Le gouvernement espagnol souhaite voir s’installer à la présidence de la Catalogne, le très modéré Pere Aragonès pour lier des accords et trouver une sortie de crise au conflit indépendantiste.
Il conviendrait de compléter le titre de cet article avec « le gouvernement espagnol en campagne pour la gauche indépendantiste et contre Carles Puigdemont ».
L’exécutif espagnol ne veut pas que Junts Per Catalunya, le mouvement de Puigdemont remporte les prochaines élections et garde le contrôle de la Generalitat. Frange dure de l’indépendantisme aux accents populistes, Puigdemont a pour projet politique principal de mettre des bâtons dans les roues du gouvernement socialiste de Pedro Sánchez. Ce dernier a envoyé cette semaine deux messages clairs envers la gauche indépendantiste (ERC), plus malléable et concurrente de Puigdemont.
Le gouvernement espagnol veut la libération des prisonniers catalans
Premièrement, le gouvernement a fait fuiter dans la presse le week-end dernier son intention de réformer le délit de sédition du code pénal espagnol. C’est le chef d’inculpation qui a conduit les leaders indépendantistes en prison. L’argument du gouvernement est que ce délit correspond à une époque où le pays était en guerre et s’applique aux soulèvements armés. Il conviendrait donc aujourd’hui de baisser singulièrement les années de prison. En appliquant la loi de manière rétroactive, les prisonniers du processus indépendantiste pourront retrouver la liberté.
Sans responsables politiques derrière les barreaux, il sera plus facile d’arriver à un accord pour creuser une sortie dans le conflit territorial. C’est le but de la gauche indépendantiste, la mesure est déjà balayée par Puigdemont qui demande une loi d’amnistie annulant le procès.

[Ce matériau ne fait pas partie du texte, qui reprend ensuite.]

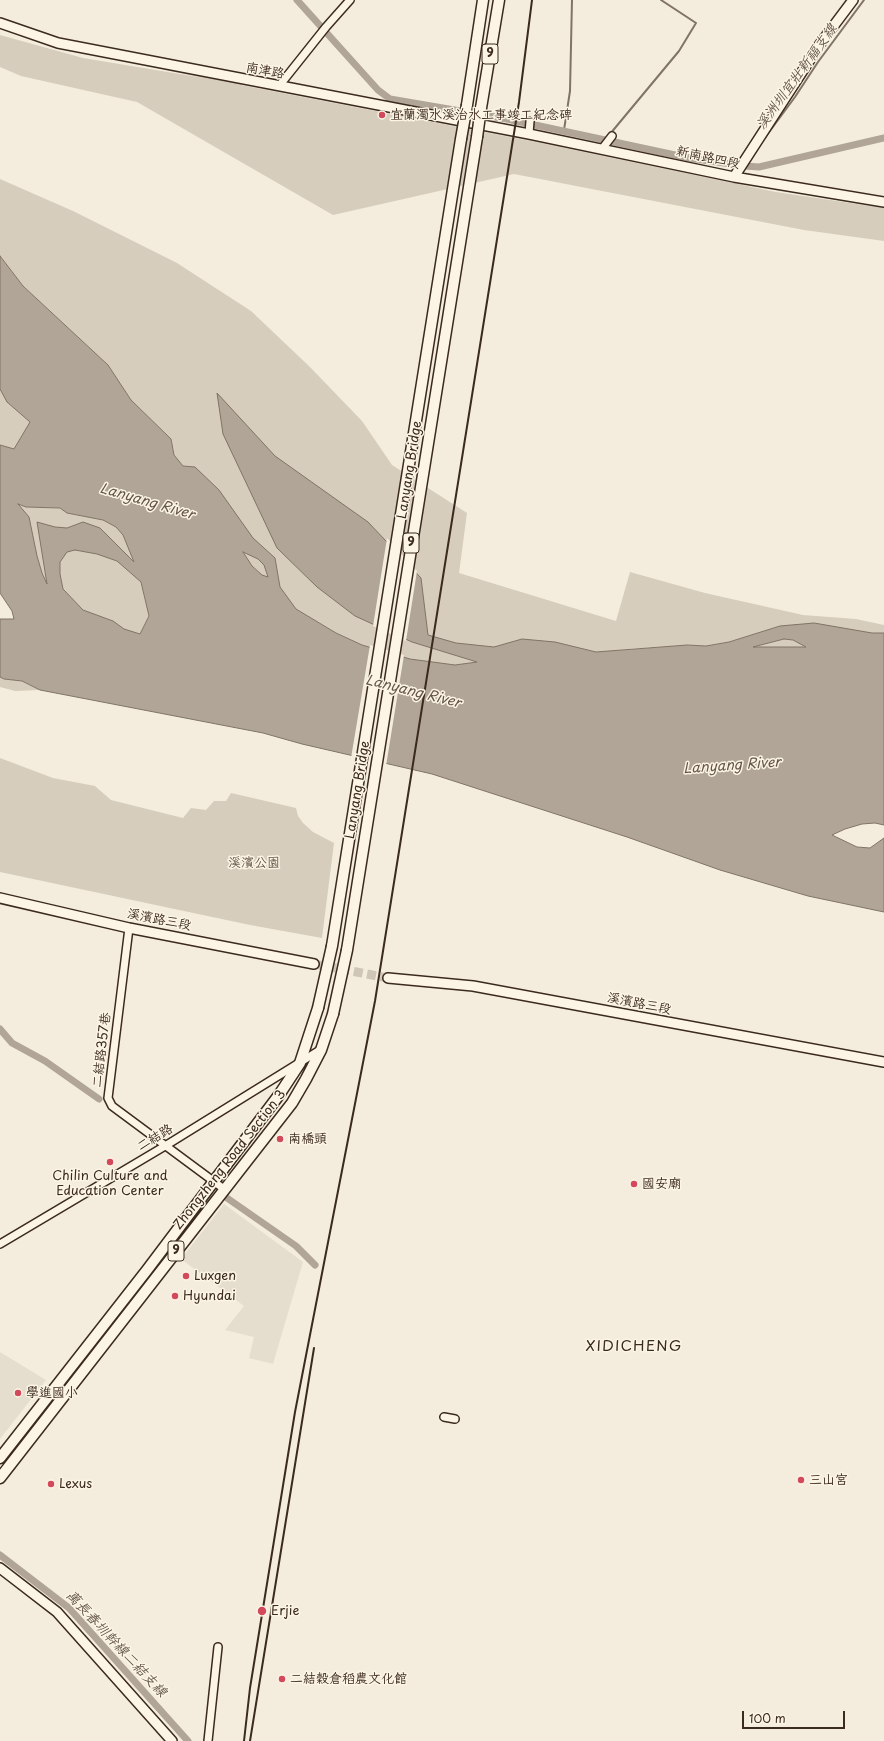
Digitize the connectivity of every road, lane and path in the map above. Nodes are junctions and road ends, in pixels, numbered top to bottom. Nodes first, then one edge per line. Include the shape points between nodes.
1 (350, 0) edge
2 (483, 0) edge
3 (499, 0) edge
4 (853, 0) edge
5 (0, 23) edge
6 (279, 86) junction
7 (529, 128) joint
8 (612, 136) dead end
9 (604, 146) junction
10 (734, 177) junction
11 (884, 202) edge
12 (0, 898) edge
13 (129, 928) junction
14 (332, 946) joint
15 (347, 950) joint
16 (314, 964) tunnel mouth
17 (388, 978) tunnel mouth
18 (321, 1050) junction
19 (884, 1062) edge
20 (300, 1063) junction
21 (112, 1106) junction
22 (105, 1110) dead end
23 (166, 1146) junction
24 (214, 1181) junction
25 (224, 1189) junction
26 (0, 1244) edge
27 (39, 1408) junction
28 (49, 1415) junction
29 (444, 1417) dead end
30 (455, 1419) dead end
31 (0, 1458) edge
32 (0, 1478) edge
33 (0, 1568) edge
34 (218, 1647) dead end
35 (172, 1741) edge
36 (208, 1741) edge

1 - 6 street
2 - 14 main road, Lanyang Bridge / 9, bridge
3 - 15 main road, Lanyang Bridge / 9, bridge
4 - 10 street via 820,44
5 - 6 street, 南津路 via 58,43
6 - 7 street, 南津路
7 - 9 street, 新南路四段
8 - 9 street
9 - 10 street, 新南路四段
10 - 11 street, 新南路四段
12 - 13 street, 溪濱路三段
13 - 16 street, 溪濱路三段
13 - 21 street, 二結路357巷 via 109,1085 108,1098
14 - 20 main road, Zhongzheng Road Section 3 / 9, bridge via 318,1008
15 - 18 main road, Zhongzheng Road Section 3 / 9, bridge via 333,1014
17 - 19 street, 溪濱路三段 via 473,986
18 - 20 street, 二結路
18 - 25 main road, Zhongzheng Road Section 3 / 9 via 292,1103
20 - 23 street, 二結路
20 - 24 main road, Zhongzheng Road Section 3 / 9 via 280,1095
21 - 22 street
21 - 23 street, 二結路357巷
23 - 24 street, 二結路357巷
23 - 26 street, 二結路
24 - 25 street, 二結路357巷
24 - 27 main road, Zhongzheng Road Section 3 / 9
25 - 28 main road, Zhongzheng Road Section 3 / 9
27 - 28 main road
27 - 31 main road, Zhongzheng Road Section 3 / 9
28 - 32 main road, Zhongzheng Road Section 3 / 9
29 - 30 street
33 - 35 street via 56,1612
34 - 36 street

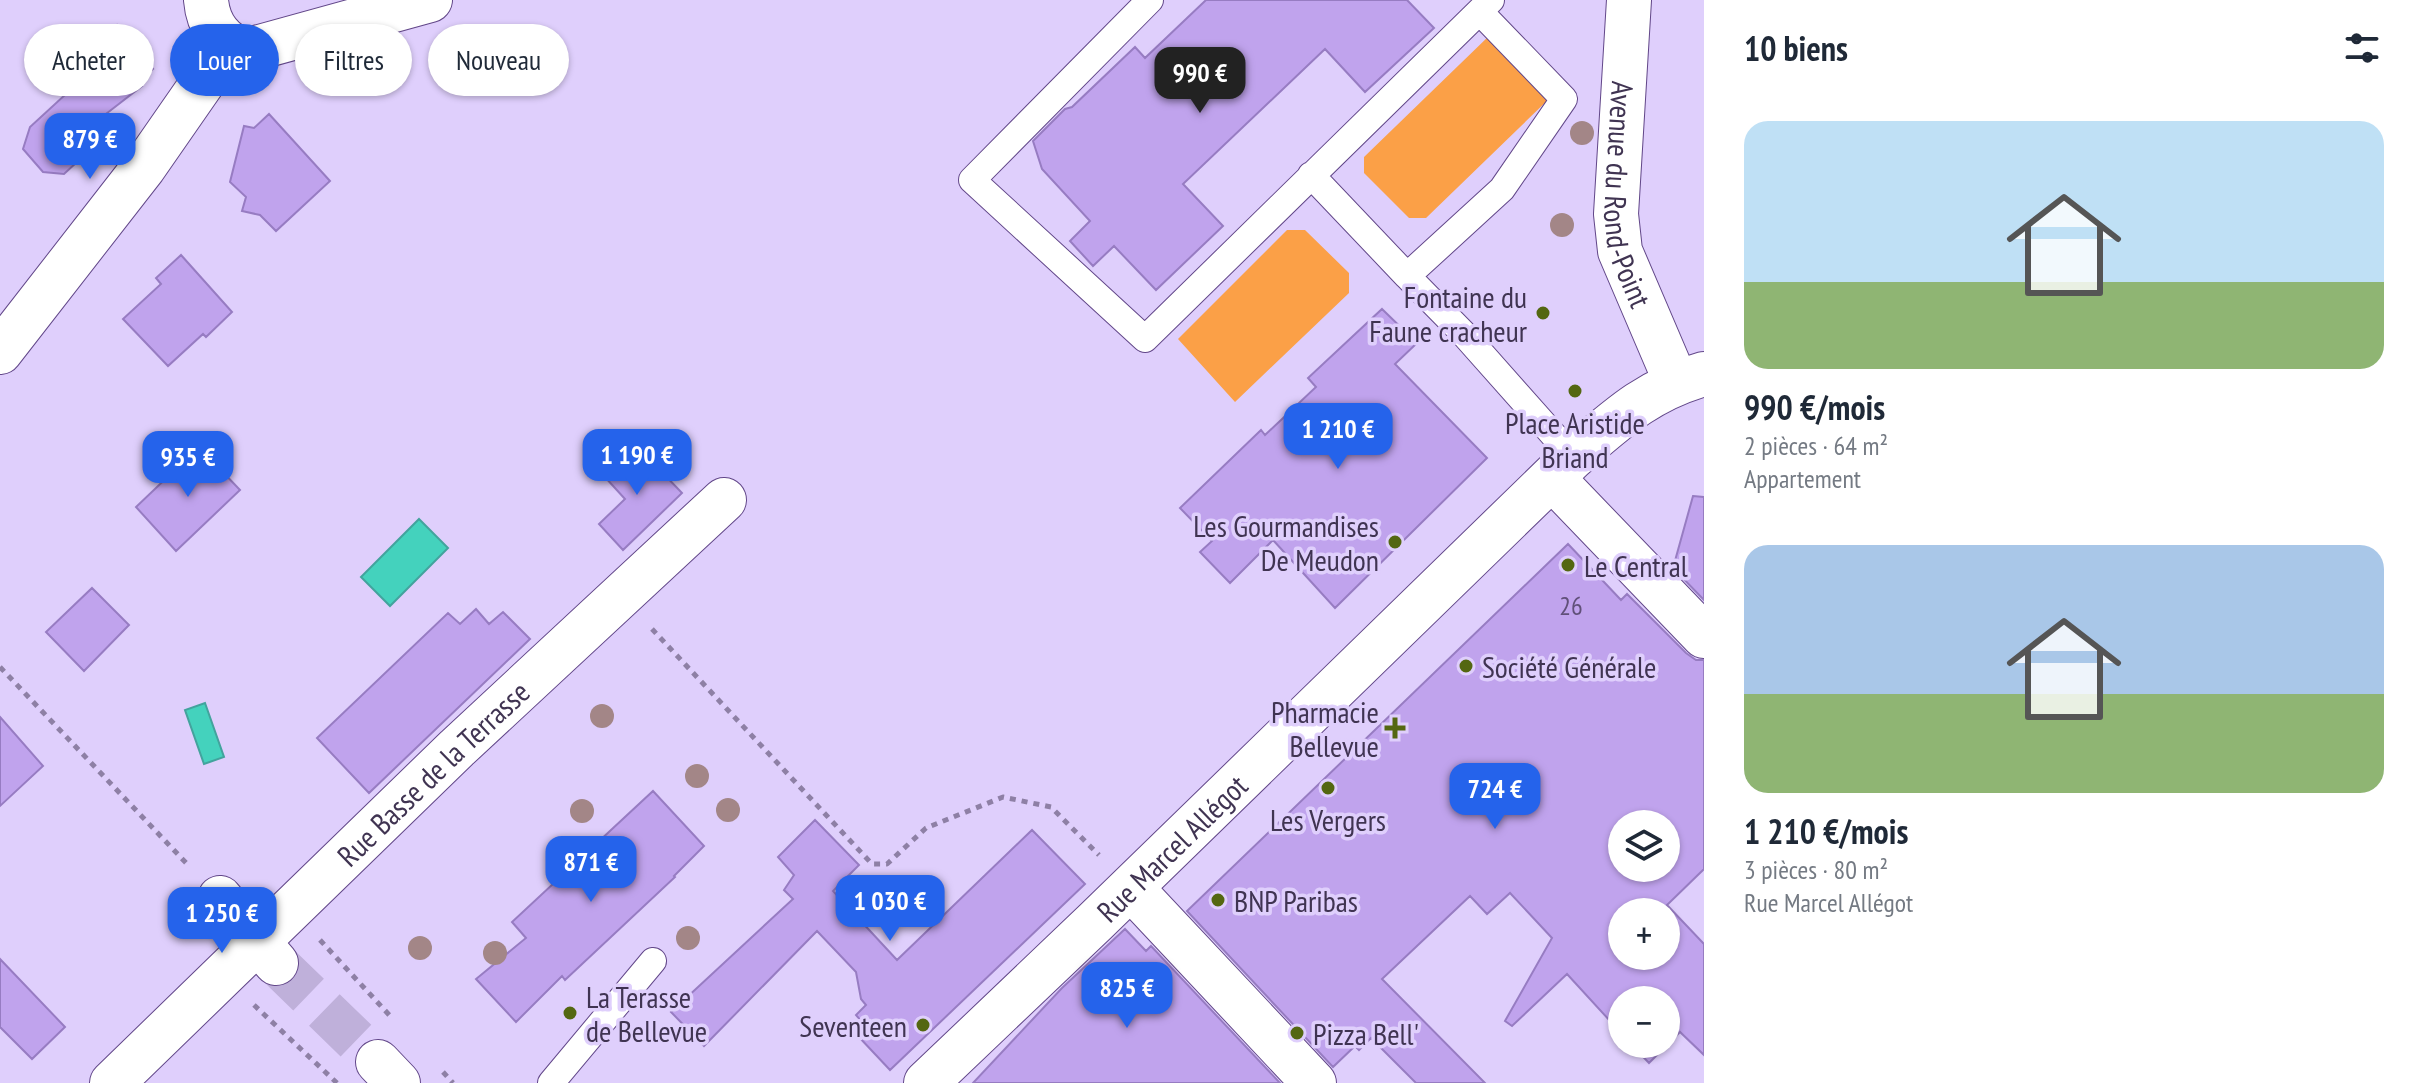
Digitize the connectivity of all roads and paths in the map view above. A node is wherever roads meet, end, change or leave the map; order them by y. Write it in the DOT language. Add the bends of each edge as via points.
graph roads {
  1 [pos="206,0"];
  2 [pos="430,0"];
  3 [pos="1150,0"];
  4 [pos="1629,0"];
  5 [pos="1486,6"];
  6 [pos="212,24"];
  7 [pos="279,42"];
  8 [pos="193,96"];
  9 [pos="1311,175"];
  10 [pos="1407,276"];
  11 [pos="0,352"];
  12 [pos="1690,378"];
  13 [pos="1563,468"];
  14 [pos="724,500"];
  15 [pos="1704,636"];
  16 [pos="662,640"];
  17 [pos="0,667"];
  18 [pos="1131,888"];
  19 [pos="220,898"];
  20 [pos="318,938"];
  21 [pos="653,961"];
  22 [pos="266,967"];
  23 [pos="396,1023"];
  24 [pos="403,1069"];
  25 [pos="112,1083"];
  26 [pos="337,1083"];
  27 [pos="453,1083"];
  28 [pos="551,1083"];
  29 [pos="926,1083"];
  30 [pos="1314,1083"];
  1 -- 6 [label="street"];
  2 -- 7 [label="street"];
  3 -- 9 [label="lane" via="972,180 1145,339"];
  4 -- 12 [label="street, Avenue du Rond-Point" via="1616,214 1620,251"];
  5 -- 9 [label="lane"];
  5 -- 10 [label="lane" via="1564,99 1502,189"];
  8 -- 11 [label="street"];
  9 -- 10 [label="lane"];
  10 -- 13 [label="lane" via="1463,333"];
  12 -- 13 [label="street, Rue Marcel Allégot" via="1628,408"];
  13 -- 15 [label="street"];
  13 -- 18 [label="street, Rue Marcel Allégot"];
  14 -- 22 [label="street, Rue Basse de la Terrasse" via="457,748"];
  16 -- 18 [label="path" via="872,864 887,864 926,828 1003,797 1051,807"];
  17 -- 19 [label="path"];
  18 -- 29 [label="street, Rue Marcel Allégot"];
  18 -- 30 [label="street"];
  19 -- 22 [label="street"];
  20 -- 23 [label="path"];
  21 -- 28 [label="lane"];
  22 -- 25 [label="street, Rue Basse de la Terrasse"];
  22 -- 26 [label="path" via="253,1005"];
  24 -- 27 [label="path"];
}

Deuxièmement, le ministre de la Justice a annoncé mercredi que le gouvernement allait commencer le processus dans les demandes de grâce des prisonniers. Le syndicat UGT a déjà déposé une demande pour l’ancienne ministre du Travail Dolors Bassa. L’ex présidente du Parlement catalan Carme Forcadell a annoncé être intéressée par la mesure. Les deux appartiennent au parti ERC.
« Hors de question que Puigdemont puisse faire campagne sur le thème de la répression judiciaire » murmure-t-on à la Moncloa.
Madrid et Barcelone en rébellion
Aujourd’hui, le gouvernement espagnol doit faire face à la fronde des deux endroits les plus puissants du pays.
La très droitière présidente de la région de Madrid, Isabel Ayuso qui gouverne avec l’extrême droite de Vox, est en rébellion constante contre le gouvernement espagnol socialiste. Notamment sur la gestion du Covid et les politiques économiques.
Bien que les deux soient aux antipodes politiques, les stratégies de trolling permanent contre le gouvernement espagnol, d’Ayuso à Madrid et de Torra en Catalogne se ressemblent. Quim Torra veut indépendantiser la Catalogne de l’Espagne, et Isabel Ayuso souhaite isoler Madrid d’un gouvernement espagnol trop gauchiste à son goût.
Il n’est pas possible pour Pedro Sánchez de gouverner l’Espagne avec la région de Madrid et la Catalogne contre lui.
Le plan du Premier ministre est donc simple. Voir le candidat d’ERC, Pere Aragonès, s’installer dans le siège de président de la Catalogne et pouvoir ainsi ouvrir une fenêtre de coopération.
Trahison
Les électeurs indépendantistes auront cependant le dernier mot. Sur ERC plane l’ombre terrifiante du mot qui peut griller une carrière politique dans la sphère indépendantiste catalane : trahison.
Pere Aragonès devra jouer avec finesse et manier suffisamment l’ambiguïté pour collaborer avec Madrid sans être affublé de félonie par Carles Puigdemont.